In the material below, print every line exactly and omit the pictures.

== Segment start ==

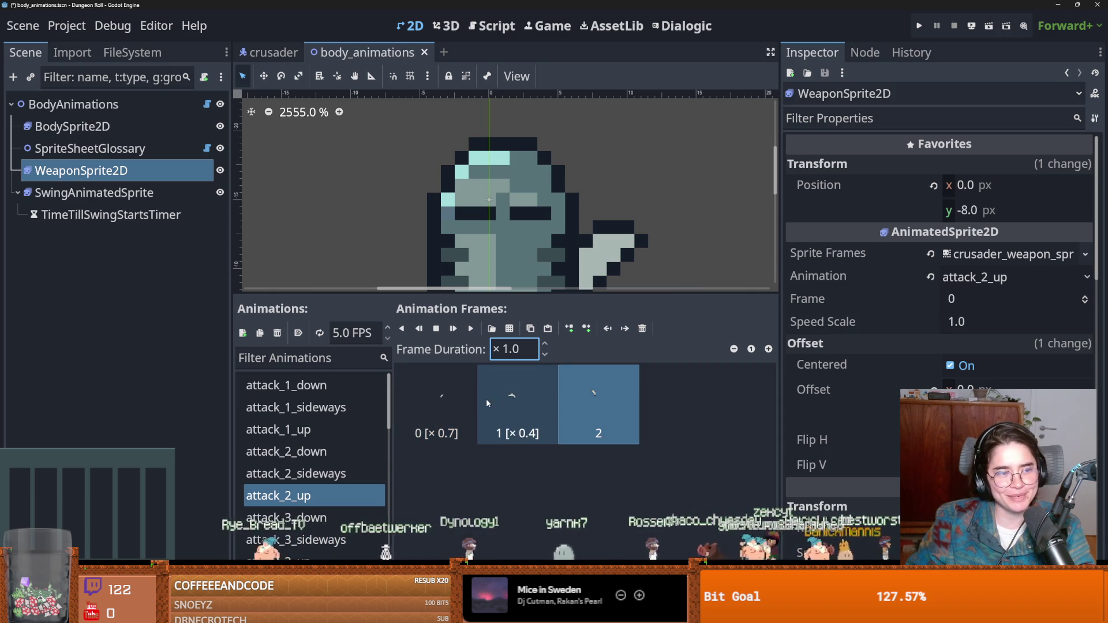
{"action": "left_click", "coordinate": [341, 519]}
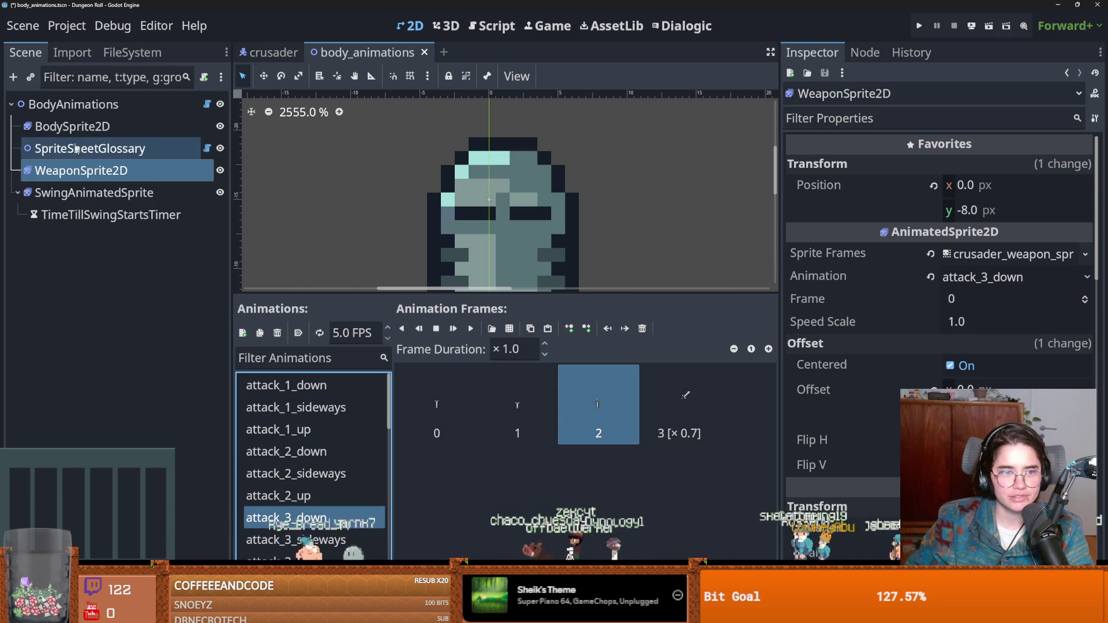
Set frame 0 of the weapon's attack_3_down animation to a 0.5 duration
{"action": "left_click", "coordinate": [72, 127]}
{"action": "left_click", "coordinate": [285, 518]}
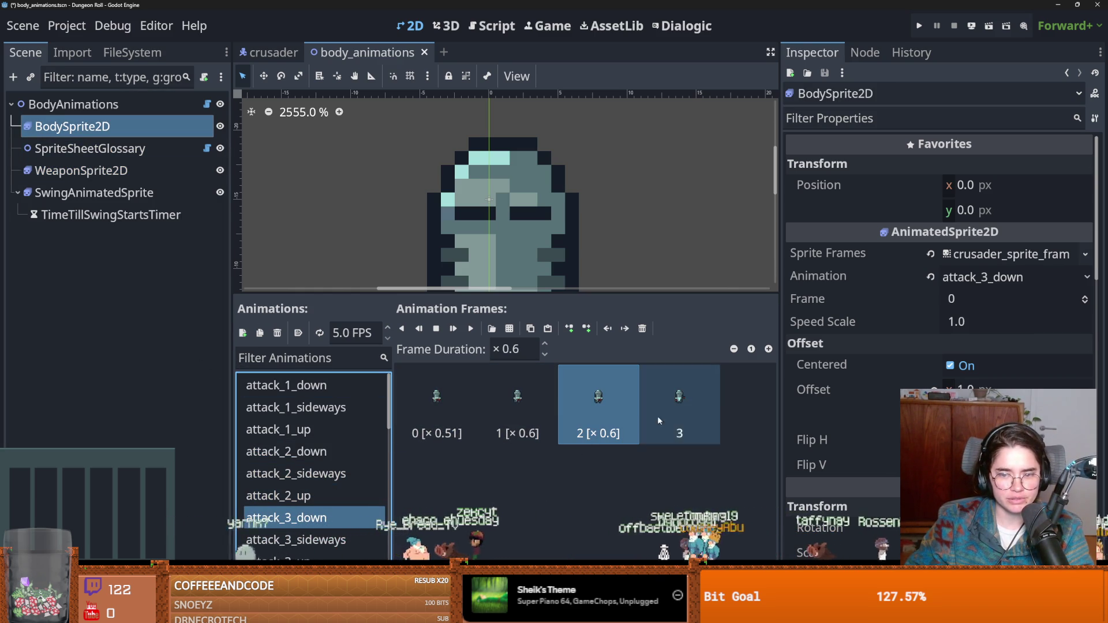
{"action": "left_click", "coordinate": [117, 180]}
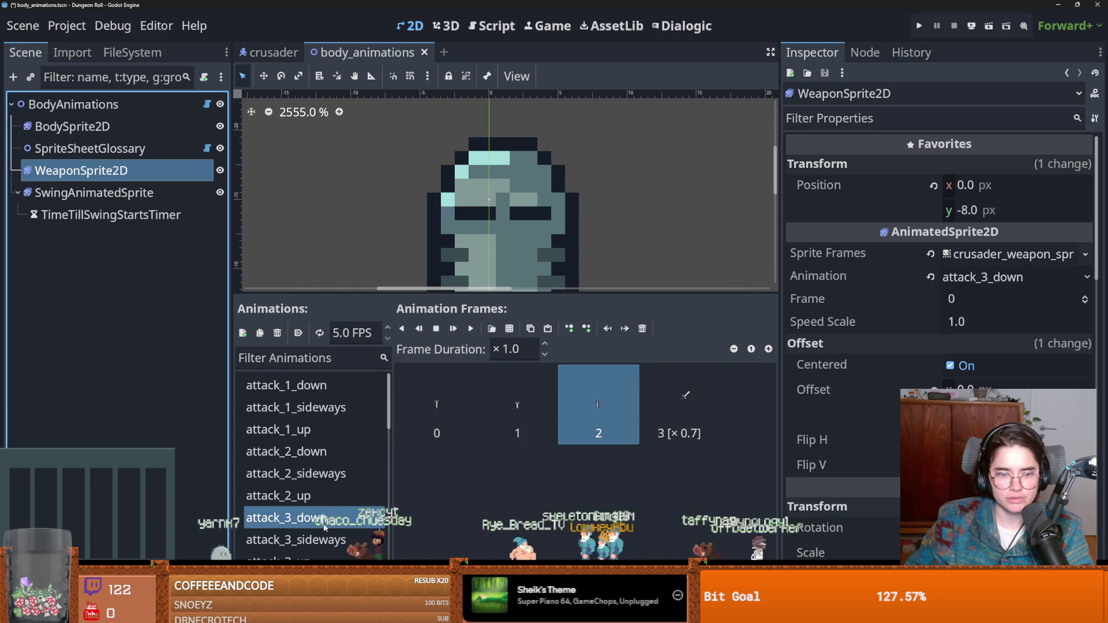
{"action": "left_click", "coordinate": [453, 409]}
{"action": "left_click", "coordinate": [525, 352]}
{"action": "type", "text": "0.5"}
{"action": "key", "text": "Return"}
Give attack_3_down frames 1–2 a 0.6 duration and frame 3 a 1.0 duration
{"action": "left_click", "coordinate": [518, 404]}
{"action": "left_click", "coordinate": [592, 398]}
{"action": "left_click", "coordinate": [517, 404], "text": "shift"}
{"action": "left_click", "coordinate": [514, 349]}
{"action": "type", "text": "0.6"}
{"action": "key", "text": "Return"}
{"action": "left_click", "coordinate": [679, 404]}
{"action": "left_click", "coordinate": [514, 350]}
{"action": "type", "text": "1"}
{"action": "key", "text": "Return"}
Set the weapon's attack_3_sideways frames 1–2 to 0.6 and frame 3 to 1.0
{"action": "left_click", "coordinate": [295, 540]}
{"action": "left_click", "coordinate": [456, 404]}
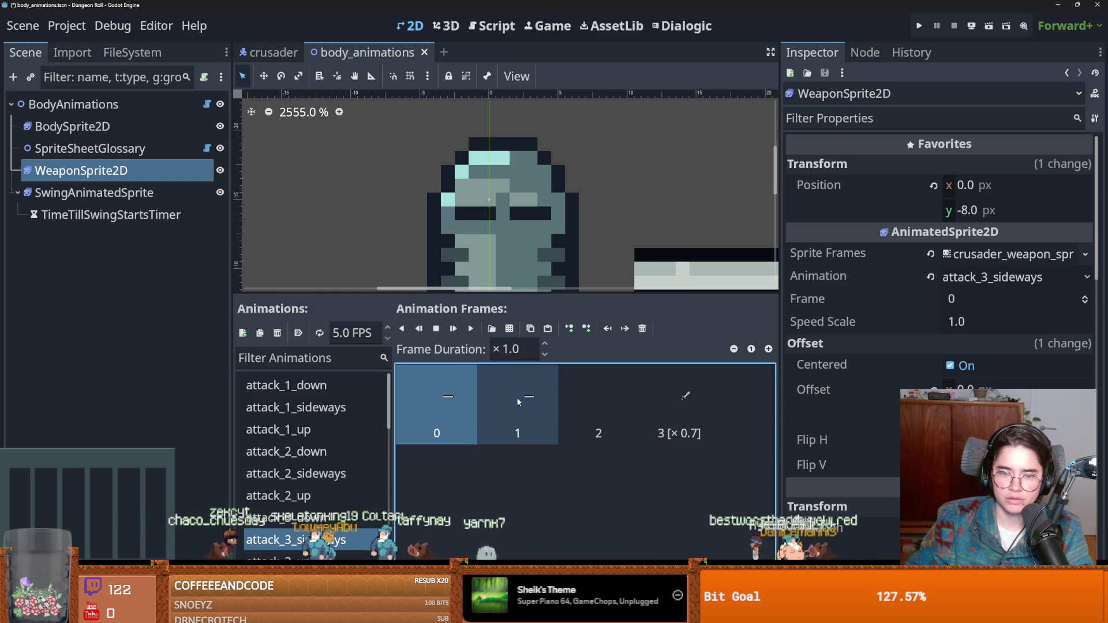
{"action": "left_click", "coordinate": [514, 349]}
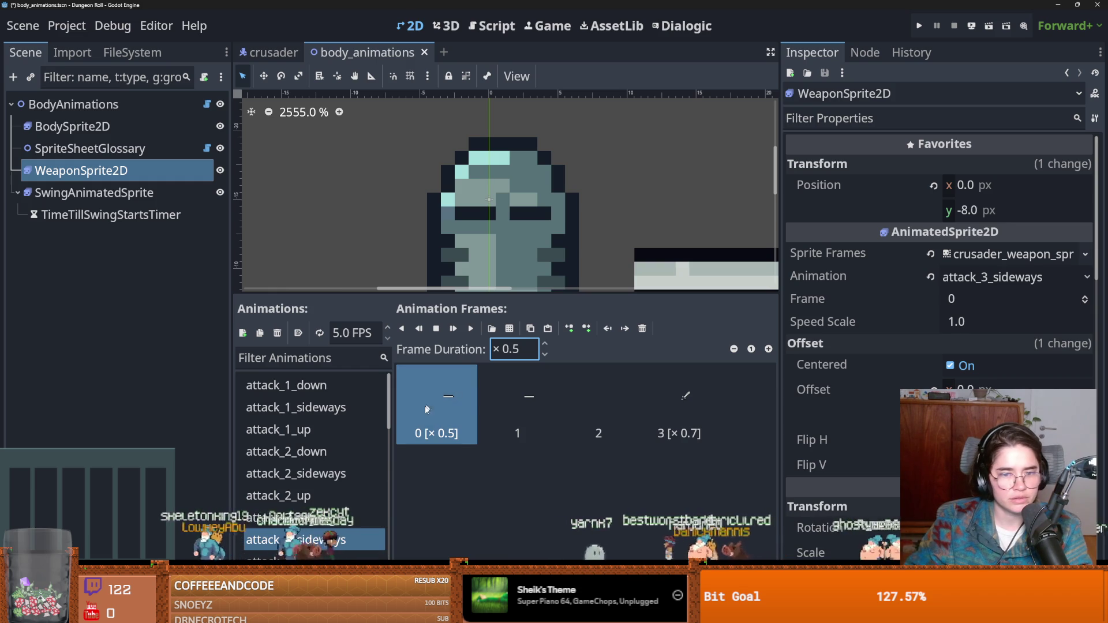
{"action": "left_click", "coordinate": [518, 404]}
{"action": "left_click", "coordinate": [598, 404], "text": "shift"}
{"action": "left_click", "coordinate": [523, 344]}
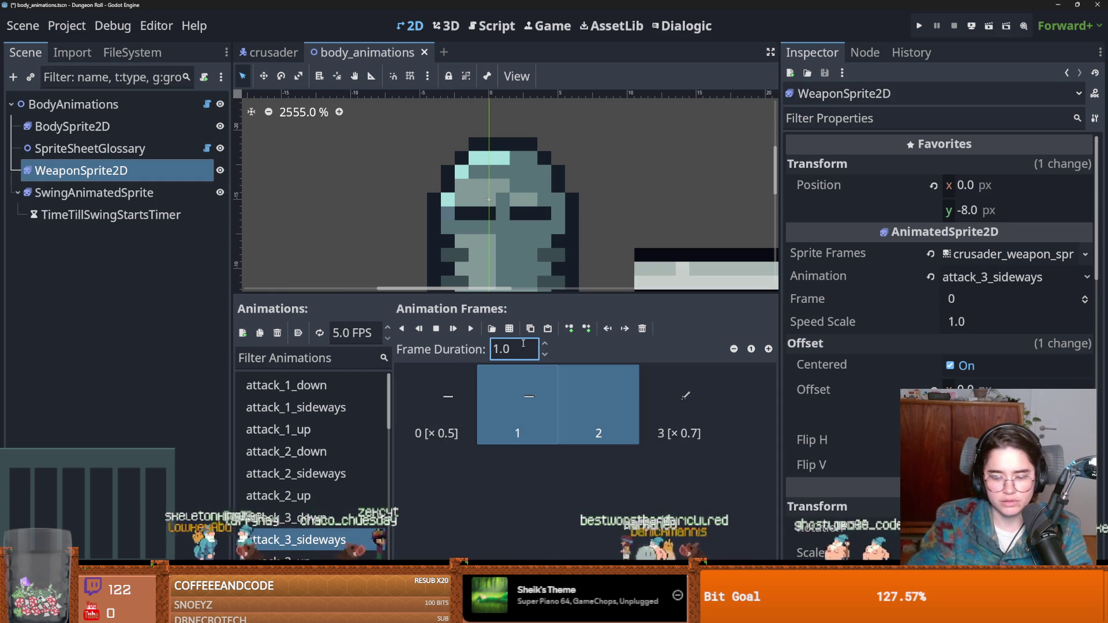
{"action": "type", "text": "0.6"}
{"action": "key", "text": "Return"}
{"action": "left_click", "coordinate": [514, 349]}
{"action": "type", "text": "1"}
{"action": "key", "text": "Return"}
Set frame 0 of the weapon's attack_3_up animation to a 0.5 duration
{"action": "scroll", "coordinate": [311, 461], "scroll_direction": "down", "scroll_amount": 2}
{"action": "left_click", "coordinate": [279, 489]}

== Segment end ==

Response to this task —
{"action": "left_click", "coordinate": [341, 519]}
Set frame 0 of the weapon's attack_3_down animation to a 0.5 duration
{"action": "left_click", "coordinate": [72, 127]}
{"action": "left_click", "coordinate": [285, 518]}
{"action": "left_click", "coordinate": [117, 180]}
{"action": "left_click", "coordinate": [453, 409]}
{"action": "left_click", "coordinate": [525, 352]}
{"action": "type", "text": "0.5"}
{"action": "key", "text": "Return"}
Give attack_3_down frames 1–2 a 0.6 duration and frame 3 a 1.0 duration
{"action": "left_click", "coordinate": [518, 404]}
{"action": "left_click", "coordinate": [592, 398]}
{"action": "left_click", "coordinate": [517, 404], "text": "shift"}
{"action": "left_click", "coordinate": [514, 349]}
{"action": "type", "text": "0.6"}
{"action": "key", "text": "Return"}
{"action": "left_click", "coordinate": [679, 404]}
{"action": "left_click", "coordinate": [514, 350]}
{"action": "type", "text": "1"}
{"action": "key", "text": "Return"}
Set the weapon's attack_3_sideways frames 1–2 to 0.6 and frame 3 to 1.0
{"action": "left_click", "coordinate": [295, 540]}
{"action": "left_click", "coordinate": [456, 404]}
{"action": "left_click", "coordinate": [514, 349]}
{"action": "left_click", "coordinate": [518, 404]}
{"action": "left_click", "coordinate": [598, 404], "text": "shift"}
{"action": "left_click", "coordinate": [523, 344]}
{"action": "type", "text": "0.6"}
{"action": "key", "text": "Return"}
{"action": "left_click", "coordinate": [514, 349]}
{"action": "type", "text": "1"}
{"action": "key", "text": "Return"}
Set frame 0 of the weapon's attack_3_up animation to a 0.5 duration
{"action": "scroll", "coordinate": [311, 461], "scroll_direction": "down", "scroll_amount": 2}
{"action": "left_click", "coordinate": [279, 489]}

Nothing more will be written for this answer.